Kami menggunakan area di bawah kurva (AUC) dari karakteristik operator penerima (ROC) untuk mengevaluasi kinerja model (Liu et al. 2005 ; Guisan et al. 2017 ). Semua replikasi dengan ROC AUC > 0,85 dipilih dan diagregasi untuk ansambel akhir, menggunakan Statistik Keterampilan Sejati (TSS) rata-rata tertimbang. Karena estimasi ketidakpastian adalah langkah mendasar dari pemodelan, kami membuat model ansambel rata-rata komite di mana tingkat kesepakatan atau ketidaksetujuan antara prediksi model dihitung. Kami memproyeksikan model ansambel dalam ruang geografis dan membuat peta biner (ada vs. tidak ada) menggunakan fungsi ‘BIOMOD_Projection’. Kami memilih ambang batas biner berdasarkan maksimalisasi spesifisitas dan kepekaan (Liu et al. 2016 ).

Kami mengelompokkan peta biner kami ke dalam kategori kesesuaian tinggi, sedang, dan rendah untuk lebih memahami area yang sesuai bagi lumba-lumba. Kami memilih pendekatan ini karena, di area studi kami yang kecil, peta biner tradisional akan menawarkan resolusi yang kurang terperinci, dan nilai kesesuaian berkelanjutan menantang bagi para manajer untuk menafsirkan dan menerapkannya secara efektif. Kami membuat kategori ini dengan membagi selisih antara ambang batas biner dan nilai kesesuaian maksimum (yaitu, nilai sel tertinggi untuk kesesuaian habitat yang dihasilkan oleh model ensemble) dengan tiga bagian yang sama menggunakan alat ‘kalkulator raster’ di ArcMap 10.8.

Kemudian, kami menambahkan semua aktivitas manusia ke dalam peta berlapis, yaitu pelabuhan, daerah berlabuh, saluran pengerukan, kepadatan navigasi, dan rute pariwisata.
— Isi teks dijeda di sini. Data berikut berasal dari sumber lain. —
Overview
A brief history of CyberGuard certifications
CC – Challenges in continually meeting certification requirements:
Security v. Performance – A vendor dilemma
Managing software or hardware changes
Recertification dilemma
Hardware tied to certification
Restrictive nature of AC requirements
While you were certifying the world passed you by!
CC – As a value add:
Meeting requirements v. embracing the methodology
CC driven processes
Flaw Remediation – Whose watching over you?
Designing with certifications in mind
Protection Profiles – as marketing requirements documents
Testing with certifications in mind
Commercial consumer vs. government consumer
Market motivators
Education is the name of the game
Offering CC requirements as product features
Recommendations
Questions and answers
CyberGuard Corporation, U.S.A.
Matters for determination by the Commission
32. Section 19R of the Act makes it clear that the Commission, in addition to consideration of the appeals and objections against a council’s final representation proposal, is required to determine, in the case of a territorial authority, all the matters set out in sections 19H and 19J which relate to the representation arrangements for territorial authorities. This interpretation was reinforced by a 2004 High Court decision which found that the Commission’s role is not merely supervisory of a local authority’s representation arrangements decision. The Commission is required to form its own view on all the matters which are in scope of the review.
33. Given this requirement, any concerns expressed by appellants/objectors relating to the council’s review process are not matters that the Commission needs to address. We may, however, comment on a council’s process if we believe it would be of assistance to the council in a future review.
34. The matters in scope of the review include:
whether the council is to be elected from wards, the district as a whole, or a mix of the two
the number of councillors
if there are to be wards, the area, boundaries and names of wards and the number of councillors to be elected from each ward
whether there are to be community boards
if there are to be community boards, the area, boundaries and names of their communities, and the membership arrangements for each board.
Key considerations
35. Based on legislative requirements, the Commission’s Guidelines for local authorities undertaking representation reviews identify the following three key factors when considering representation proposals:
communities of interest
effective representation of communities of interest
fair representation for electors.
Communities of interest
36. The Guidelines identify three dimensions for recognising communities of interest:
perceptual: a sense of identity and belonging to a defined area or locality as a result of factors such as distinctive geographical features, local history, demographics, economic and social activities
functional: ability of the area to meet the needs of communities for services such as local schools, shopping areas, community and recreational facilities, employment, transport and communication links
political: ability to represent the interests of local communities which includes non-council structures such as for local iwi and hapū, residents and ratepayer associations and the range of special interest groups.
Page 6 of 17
Setiap kali sel menunjukkan area yang sesuai dan adanya pemicu stres, sel tersebut dianggap tumpang tindih dengan pemicu stres antropogenik.

3 Hasil
Kami menyimpan 127 catatan kemunculan lumba-lumba Guyana dari total 5121 setelah proses penyaringan dua tahap. Setelah analisis korelasi dan multikolinearitas, kami menyimpan empat dari tujuh variabel penjelas: klorofil-a, kedalaman, lereng, dan salinitas.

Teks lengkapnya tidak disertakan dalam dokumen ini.